YOUR GOAL:
Reproduce word for word the part of the internship reflection starting with "his authentic care" and going on through "authentic love.".

PAGE EXTRACT Start Marker

Loyola, but I hesitantly agreed to go to the meeting out of respect for Joes kindness. I was

astounded when I was able to work out a way to stay at Loyola and that was all thanks to Joe and

his authentic care for me. I would not be at Loyola if he did not advocate for me and help me

when I saw no way out of my situation. As a result of this, I had a profound respect for Joe as my

supervisor and made me feel at home when at work in SDMA. This was all thanks to Joes

authentic love.

In my internship site, there are a few leadership styles that are dominate. The most

dominant leadership style is that of enabling others to act. It is expected that staff and interns

take the initiative and be proactive in tasks. Due to each staff member being in charge of multiple

cases and clients, staff members are expected to be very responsible and organized with handling

the big caseloads that they have. There is a lot of trust given to the staff to be effective in their
handling of cases. It is understandable to me why this leadership style is used at my internship

site. However, I do think that at times this style can be overwhelming for some of the staff at

times. Because the staff is expected to be very independent and proactive, I observe that staff

members can feel at times like there is not enough time in the day for them to complete the tasks

they need to complete. I have seen how staff members stay at work past their shift to complete

tasks. I would admit that this style of leadership can difficult for me. I like to have clear

directions and I get worried of doing a task incorrectly when I do not. At times, I also can feel a

little embarrassed to ask too many questions because of needing to have everything together.

PAGE EXTRACT End Marker
STORED DATA Start Marker

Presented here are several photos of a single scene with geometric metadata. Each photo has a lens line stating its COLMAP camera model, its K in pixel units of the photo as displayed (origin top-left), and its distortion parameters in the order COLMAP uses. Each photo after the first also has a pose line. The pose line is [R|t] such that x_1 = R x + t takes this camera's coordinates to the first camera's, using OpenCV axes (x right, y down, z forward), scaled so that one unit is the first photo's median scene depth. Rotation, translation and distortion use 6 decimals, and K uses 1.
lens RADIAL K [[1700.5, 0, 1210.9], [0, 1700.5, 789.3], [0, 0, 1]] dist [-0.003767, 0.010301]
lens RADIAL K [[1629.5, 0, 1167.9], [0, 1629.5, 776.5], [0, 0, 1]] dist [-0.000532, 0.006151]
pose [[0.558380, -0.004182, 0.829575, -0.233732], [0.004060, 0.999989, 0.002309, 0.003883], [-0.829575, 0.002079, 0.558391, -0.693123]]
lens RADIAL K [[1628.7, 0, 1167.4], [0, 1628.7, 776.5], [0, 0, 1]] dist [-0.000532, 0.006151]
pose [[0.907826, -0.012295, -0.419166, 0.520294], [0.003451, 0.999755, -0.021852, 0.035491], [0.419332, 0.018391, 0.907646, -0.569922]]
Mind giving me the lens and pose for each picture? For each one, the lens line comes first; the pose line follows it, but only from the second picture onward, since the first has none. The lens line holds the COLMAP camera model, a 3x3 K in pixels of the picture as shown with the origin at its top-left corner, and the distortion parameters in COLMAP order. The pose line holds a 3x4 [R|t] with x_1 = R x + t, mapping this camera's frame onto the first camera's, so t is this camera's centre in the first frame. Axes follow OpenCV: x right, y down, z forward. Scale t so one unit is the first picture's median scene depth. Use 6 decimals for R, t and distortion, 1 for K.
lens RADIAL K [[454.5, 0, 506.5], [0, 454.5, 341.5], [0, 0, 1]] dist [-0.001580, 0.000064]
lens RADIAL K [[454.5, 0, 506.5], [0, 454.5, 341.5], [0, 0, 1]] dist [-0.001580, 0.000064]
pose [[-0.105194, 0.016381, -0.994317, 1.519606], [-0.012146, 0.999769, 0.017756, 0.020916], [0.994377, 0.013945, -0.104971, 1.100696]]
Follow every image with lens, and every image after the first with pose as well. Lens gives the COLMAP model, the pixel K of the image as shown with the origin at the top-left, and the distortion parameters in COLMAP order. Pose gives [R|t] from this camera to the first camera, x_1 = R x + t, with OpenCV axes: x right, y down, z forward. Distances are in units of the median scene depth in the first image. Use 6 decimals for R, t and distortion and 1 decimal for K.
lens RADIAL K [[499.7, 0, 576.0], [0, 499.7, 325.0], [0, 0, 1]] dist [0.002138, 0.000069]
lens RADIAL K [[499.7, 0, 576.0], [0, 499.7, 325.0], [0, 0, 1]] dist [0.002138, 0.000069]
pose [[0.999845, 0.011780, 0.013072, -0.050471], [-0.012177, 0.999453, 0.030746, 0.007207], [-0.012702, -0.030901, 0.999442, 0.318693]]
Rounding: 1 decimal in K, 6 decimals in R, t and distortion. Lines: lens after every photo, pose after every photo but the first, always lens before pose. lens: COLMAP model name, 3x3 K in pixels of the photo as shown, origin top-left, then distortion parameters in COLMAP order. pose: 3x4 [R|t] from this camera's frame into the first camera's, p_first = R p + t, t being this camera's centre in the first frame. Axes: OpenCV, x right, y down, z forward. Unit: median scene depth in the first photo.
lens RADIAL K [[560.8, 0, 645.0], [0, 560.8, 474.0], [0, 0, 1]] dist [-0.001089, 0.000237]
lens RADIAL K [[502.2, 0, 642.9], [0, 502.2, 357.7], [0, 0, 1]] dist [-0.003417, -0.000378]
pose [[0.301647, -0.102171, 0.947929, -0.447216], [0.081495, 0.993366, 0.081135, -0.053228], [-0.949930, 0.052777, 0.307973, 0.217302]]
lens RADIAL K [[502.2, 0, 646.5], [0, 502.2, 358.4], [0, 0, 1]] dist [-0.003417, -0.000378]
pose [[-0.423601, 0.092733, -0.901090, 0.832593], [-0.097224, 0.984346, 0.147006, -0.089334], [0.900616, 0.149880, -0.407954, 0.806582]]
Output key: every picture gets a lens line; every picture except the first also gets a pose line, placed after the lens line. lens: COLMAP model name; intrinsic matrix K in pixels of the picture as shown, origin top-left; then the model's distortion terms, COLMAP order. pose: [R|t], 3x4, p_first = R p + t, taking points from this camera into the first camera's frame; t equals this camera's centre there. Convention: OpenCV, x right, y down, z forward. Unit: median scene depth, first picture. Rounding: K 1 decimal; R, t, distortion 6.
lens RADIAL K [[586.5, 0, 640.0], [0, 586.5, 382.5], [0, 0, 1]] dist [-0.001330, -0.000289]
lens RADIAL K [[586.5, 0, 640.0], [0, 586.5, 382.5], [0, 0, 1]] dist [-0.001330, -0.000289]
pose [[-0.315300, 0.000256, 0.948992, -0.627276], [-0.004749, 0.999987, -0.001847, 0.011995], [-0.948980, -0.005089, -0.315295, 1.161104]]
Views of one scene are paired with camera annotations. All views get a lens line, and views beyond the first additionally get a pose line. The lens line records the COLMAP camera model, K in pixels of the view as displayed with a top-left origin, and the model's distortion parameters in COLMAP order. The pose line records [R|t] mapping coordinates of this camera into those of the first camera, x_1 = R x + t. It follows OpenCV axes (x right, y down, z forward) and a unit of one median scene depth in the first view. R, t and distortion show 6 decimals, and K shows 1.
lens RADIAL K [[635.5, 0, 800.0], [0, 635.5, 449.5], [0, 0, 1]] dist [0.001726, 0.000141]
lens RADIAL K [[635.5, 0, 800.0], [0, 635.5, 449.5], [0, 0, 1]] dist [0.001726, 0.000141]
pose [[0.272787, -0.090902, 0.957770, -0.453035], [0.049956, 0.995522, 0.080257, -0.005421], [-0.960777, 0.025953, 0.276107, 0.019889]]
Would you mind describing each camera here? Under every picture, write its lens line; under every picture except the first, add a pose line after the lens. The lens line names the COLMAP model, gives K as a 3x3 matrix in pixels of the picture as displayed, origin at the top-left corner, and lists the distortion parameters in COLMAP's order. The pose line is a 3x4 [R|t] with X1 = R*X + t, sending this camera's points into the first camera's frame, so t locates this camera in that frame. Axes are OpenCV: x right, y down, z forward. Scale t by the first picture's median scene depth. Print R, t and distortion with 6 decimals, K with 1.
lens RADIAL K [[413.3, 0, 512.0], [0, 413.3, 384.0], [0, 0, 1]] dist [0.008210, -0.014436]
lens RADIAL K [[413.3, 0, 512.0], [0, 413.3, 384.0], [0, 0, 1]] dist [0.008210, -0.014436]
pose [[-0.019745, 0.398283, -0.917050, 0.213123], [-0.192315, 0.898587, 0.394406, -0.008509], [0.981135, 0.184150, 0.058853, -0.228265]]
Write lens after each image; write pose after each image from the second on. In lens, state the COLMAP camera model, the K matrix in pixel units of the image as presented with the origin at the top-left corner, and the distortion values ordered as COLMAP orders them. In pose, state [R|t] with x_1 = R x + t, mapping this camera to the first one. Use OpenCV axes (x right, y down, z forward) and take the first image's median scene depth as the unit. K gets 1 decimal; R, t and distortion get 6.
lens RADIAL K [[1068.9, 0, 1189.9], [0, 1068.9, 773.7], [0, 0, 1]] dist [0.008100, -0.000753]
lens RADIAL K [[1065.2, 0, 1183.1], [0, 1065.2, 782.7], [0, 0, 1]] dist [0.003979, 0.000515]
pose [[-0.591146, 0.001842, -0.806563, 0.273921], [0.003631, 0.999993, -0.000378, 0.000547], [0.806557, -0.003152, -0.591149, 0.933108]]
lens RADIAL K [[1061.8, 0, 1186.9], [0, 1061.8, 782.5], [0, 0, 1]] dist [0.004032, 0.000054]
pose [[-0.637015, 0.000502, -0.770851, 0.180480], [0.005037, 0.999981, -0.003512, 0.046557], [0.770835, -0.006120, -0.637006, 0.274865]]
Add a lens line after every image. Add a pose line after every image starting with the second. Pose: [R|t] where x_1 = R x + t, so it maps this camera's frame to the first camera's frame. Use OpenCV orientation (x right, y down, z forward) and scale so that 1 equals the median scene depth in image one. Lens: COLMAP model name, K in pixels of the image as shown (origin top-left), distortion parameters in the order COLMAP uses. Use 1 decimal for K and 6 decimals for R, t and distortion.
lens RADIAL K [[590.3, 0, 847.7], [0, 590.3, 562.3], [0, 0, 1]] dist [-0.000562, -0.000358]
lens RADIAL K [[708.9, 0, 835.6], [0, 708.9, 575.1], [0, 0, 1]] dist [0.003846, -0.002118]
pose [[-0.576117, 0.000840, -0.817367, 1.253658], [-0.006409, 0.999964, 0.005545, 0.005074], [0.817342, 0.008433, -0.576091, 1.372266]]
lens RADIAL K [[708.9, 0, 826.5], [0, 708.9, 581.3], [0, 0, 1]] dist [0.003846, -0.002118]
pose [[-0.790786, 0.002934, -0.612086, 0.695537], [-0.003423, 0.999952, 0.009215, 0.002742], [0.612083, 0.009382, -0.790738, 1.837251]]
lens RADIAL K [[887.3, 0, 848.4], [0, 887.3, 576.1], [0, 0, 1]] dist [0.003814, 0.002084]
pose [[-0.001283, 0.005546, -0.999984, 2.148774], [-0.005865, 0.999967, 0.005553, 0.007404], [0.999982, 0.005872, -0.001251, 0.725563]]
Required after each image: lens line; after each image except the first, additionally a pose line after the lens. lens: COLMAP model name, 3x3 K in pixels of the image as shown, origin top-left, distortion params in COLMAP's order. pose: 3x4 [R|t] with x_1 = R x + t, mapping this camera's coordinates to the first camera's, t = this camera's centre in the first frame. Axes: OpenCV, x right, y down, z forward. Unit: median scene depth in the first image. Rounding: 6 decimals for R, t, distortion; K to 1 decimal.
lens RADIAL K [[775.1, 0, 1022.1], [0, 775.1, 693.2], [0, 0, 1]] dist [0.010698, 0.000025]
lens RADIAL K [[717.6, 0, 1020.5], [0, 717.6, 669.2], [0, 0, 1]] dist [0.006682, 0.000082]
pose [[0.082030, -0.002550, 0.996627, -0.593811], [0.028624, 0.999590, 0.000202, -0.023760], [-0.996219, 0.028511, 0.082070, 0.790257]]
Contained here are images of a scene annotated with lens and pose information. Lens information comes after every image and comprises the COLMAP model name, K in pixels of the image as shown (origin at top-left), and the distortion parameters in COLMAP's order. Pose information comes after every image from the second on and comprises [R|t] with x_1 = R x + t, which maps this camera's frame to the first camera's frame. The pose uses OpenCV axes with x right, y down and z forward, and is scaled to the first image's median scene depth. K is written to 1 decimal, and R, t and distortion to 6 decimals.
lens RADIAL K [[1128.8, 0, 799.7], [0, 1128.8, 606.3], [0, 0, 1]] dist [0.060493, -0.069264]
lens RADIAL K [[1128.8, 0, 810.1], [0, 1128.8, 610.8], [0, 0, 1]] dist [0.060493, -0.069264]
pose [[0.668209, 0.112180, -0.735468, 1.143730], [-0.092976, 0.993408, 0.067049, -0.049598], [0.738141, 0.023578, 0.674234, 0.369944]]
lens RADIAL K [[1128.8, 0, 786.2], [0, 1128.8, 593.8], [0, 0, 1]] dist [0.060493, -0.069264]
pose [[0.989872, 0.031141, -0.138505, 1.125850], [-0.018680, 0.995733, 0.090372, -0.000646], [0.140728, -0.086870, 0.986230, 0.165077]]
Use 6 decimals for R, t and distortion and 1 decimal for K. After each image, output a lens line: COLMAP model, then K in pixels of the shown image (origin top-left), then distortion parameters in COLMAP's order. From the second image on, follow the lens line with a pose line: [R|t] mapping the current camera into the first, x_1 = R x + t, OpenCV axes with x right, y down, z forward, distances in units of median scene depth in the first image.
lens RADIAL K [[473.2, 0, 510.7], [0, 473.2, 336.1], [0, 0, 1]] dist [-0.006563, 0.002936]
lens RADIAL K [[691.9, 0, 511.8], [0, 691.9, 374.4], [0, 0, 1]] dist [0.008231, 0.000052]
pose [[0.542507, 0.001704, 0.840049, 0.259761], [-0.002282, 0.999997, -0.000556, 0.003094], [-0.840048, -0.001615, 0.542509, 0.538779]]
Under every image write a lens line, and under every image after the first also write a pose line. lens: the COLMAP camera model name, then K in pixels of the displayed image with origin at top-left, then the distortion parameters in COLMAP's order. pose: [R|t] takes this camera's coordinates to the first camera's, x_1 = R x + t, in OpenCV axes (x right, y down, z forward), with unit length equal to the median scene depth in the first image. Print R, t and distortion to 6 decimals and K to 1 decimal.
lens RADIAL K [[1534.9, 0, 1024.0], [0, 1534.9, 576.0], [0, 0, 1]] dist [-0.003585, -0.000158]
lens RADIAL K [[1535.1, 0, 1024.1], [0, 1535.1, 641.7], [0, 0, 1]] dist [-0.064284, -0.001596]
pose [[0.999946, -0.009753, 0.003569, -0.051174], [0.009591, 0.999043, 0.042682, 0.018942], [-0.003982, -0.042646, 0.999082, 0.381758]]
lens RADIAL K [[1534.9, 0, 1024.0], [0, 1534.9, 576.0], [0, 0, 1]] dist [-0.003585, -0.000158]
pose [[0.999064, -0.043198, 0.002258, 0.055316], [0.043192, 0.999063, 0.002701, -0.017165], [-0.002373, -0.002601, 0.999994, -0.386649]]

STORED DATA End Marker

RESPONSE FOR THIS EXERCISE:
his authentic care for me. I would not be at Loyola if he did not advocate for me and help me

when I saw no way out of my situation. As a result of this, I had a profound respect for Joe as my

supervisor and made me feel at home when at work in SDMA. This was all thanks to Joes

authentic love.